Bouchra Jarrar, en janvier 2012, à l'issue de la présentation de sa collection printemps-été 2012. AFP/PIERRE VERDY

Bouchra Jarrar, en janvier 2012, à l'issue de la présentation de sa collection printemps-été 2012. AFP/PIERRE VERDY

Première parution Le Monde

Dans une industrie de la mode obnubilée par la nouveauté et le jeunisme, dominée par des groupes puissants, Bouchra Jarrar a tout fait à l’envers. Cette Française a passé de longues années à peaufiner son expertise dans les studios d’autres créateurs, notamment Nicolas Ghesquière chez Balenciaga ou Christian Lacroix. En 2010, à 40 ans, elle s’est lancée en indépendante, dans un climat économique grisâtre et sur le territoire de la haute couture, pour revisiter un exercice délaissé : la couture de jour portable dans la rue.

Alors que la plupart des créateurs multiplient les collections jusqu’à l’étourdissement, elle s’en tient à sa formule : un vestiaire par saison, fabriqué avec soin en France. En moins de quatre ans, la griffe a trouvé son public grâce à une silhouette radicale et familière à la fois. Subtilement androgyne, intemporelle, très parisienne même aux yeux des « vrais » Parisiens, elle incarne une allure couture moderne et originale face aux jeunes marques françaises qui cultivent une ligne plus basique.
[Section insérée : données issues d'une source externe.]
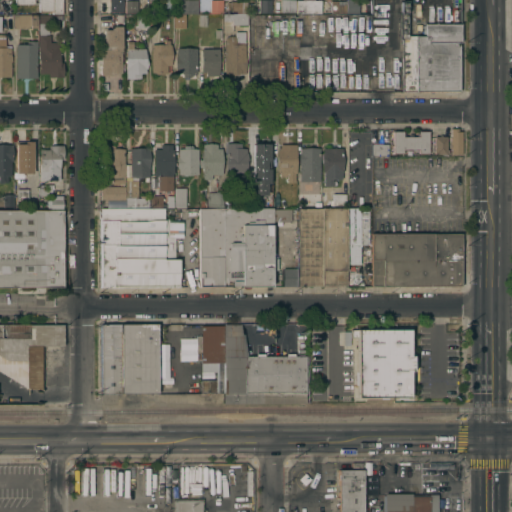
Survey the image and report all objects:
building: (22, 1)
building: (24, 1)
road: (488, 2)
building: (153, 4)
building: (50, 5)
building: (113, 5)
building: (115, 5)
building: (187, 5)
building: (215, 5)
building: (231, 5)
building: (287, 5)
building: (48, 6)
building: (129, 6)
building: (130, 6)
building: (186, 6)
building: (214, 6)
building: (232, 6)
building: (264, 6)
building: (306, 6)
building: (308, 6)
building: (338, 6)
building: (352, 6)
building: (202, 19)
building: (0, 20)
building: (23, 20)
building: (24, 20)
building: (140, 20)
building: (179, 20)
building: (232, 20)
building: (154, 21)
building: (177, 21)
building: (231, 21)
building: (218, 32)
building: (48, 47)
building: (111, 51)
building: (109, 52)
building: (234, 53)
building: (428, 55)
building: (159, 56)
building: (232, 56)
building: (4, 57)
building: (46, 57)
building: (25, 58)
building: (159, 58)
road: (488, 58)
building: (429, 59)
building: (24, 60)
building: (134, 60)
building: (185, 60)
building: (210, 60)
building: (4, 61)
building: (184, 61)
building: (208, 61)
building: (134, 63)
road: (244, 112)
building: (455, 140)
building: (379, 141)
building: (410, 141)
building: (454, 141)
building: (440, 144)
building: (438, 145)
building: (377, 150)
road: (81, 153)
road: (488, 154)
building: (23, 157)
building: (22, 158)
building: (234, 158)
building: (186, 159)
building: (235, 159)
building: (5, 160)
building: (210, 160)
building: (286, 160)
building: (5, 161)
building: (50, 161)
building: (138, 161)
building: (161, 161)
building: (185, 161)
building: (285, 161)
building: (49, 162)
building: (112, 162)
building: (137, 162)
building: (210, 162)
building: (308, 163)
building: (307, 164)
building: (331, 164)
building: (261, 165)
building: (330, 165)
building: (163, 166)
building: (259, 169)
building: (112, 173)
building: (110, 193)
building: (254, 194)
building: (50, 196)
building: (177, 197)
building: (179, 197)
building: (7, 199)
building: (214, 199)
building: (338, 199)
building: (155, 200)
building: (202, 202)
building: (169, 203)
building: (294, 210)
building: (118, 212)
building: (355, 230)
building: (325, 244)
building: (234, 246)
building: (308, 246)
building: (333, 246)
building: (415, 246)
building: (30, 247)
building: (31, 247)
building: (138, 247)
building: (134, 254)
road: (490, 258)
building: (413, 259)
building: (415, 272)
building: (289, 276)
road: (287, 306)
road: (42, 307)
road: (269, 339)
building: (28, 346)
road: (334, 347)
building: (209, 348)
road: (434, 349)
building: (24, 354)
building: (212, 355)
building: (128, 357)
building: (107, 358)
building: (136, 358)
building: (381, 363)
building: (381, 364)
building: (259, 372)
building: (275, 376)
road: (491, 380)
building: (206, 386)
railway: (256, 410)
road: (83, 414)
road: (501, 437)
road: (303, 438)
road: (353, 438)
road: (432, 438)
traffic signals: (491, 438)
road: (216, 439)
road: (28, 440)
road: (107, 440)
building: (371, 467)
road: (273, 475)
road: (491, 475)
building: (368, 484)
building: (350, 490)
road: (35, 494)
building: (377, 496)
road: (226, 499)
building: (409, 502)
building: (187, 505)
road: (77, 506)
building: (185, 506)
road: (97, 511)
Comment se sent-on face aux cycles de plus en plus rapides de la mode quand on évolue, comme vous, à un autre rythme ?

J’ai goûté à ce système. Je l’ai servi loyalement pendant des années, mais je ne m’y retrouvais plus. Je crois que pour un acheteur professionnel ou un client, c’est très lassant de recevoir de nouvelles propositions toutes les dix secondes. Et quand on regarde bien, beaucoup de choses se ressemblent. J’ai décidé de procéder autrement, en créant un vestiaire global qui rassemble chaque saison la collection haute couture, le prêt-à-porter et des pièces « premier prix » conçues avec les mêmes exigences de matière, de coupes et de couleurs, mais en ayant recours à d’autres méthodes. La « bonne » industrialisation est une chose formidable qui permet de réaliser un vêtement qui sort tout de suite avec les piqûres bien tendues. Cela me plaît que tout se croise dans le showroom. Il n’y a pas de hiérarchie, de sous-lignes, car je ne m’adresse pas à des « sous-femmes ». Au regard de la taille de l’entreprise, la proposition est importante, soixante à soixante-dix références, mais tous les essentiels sont là.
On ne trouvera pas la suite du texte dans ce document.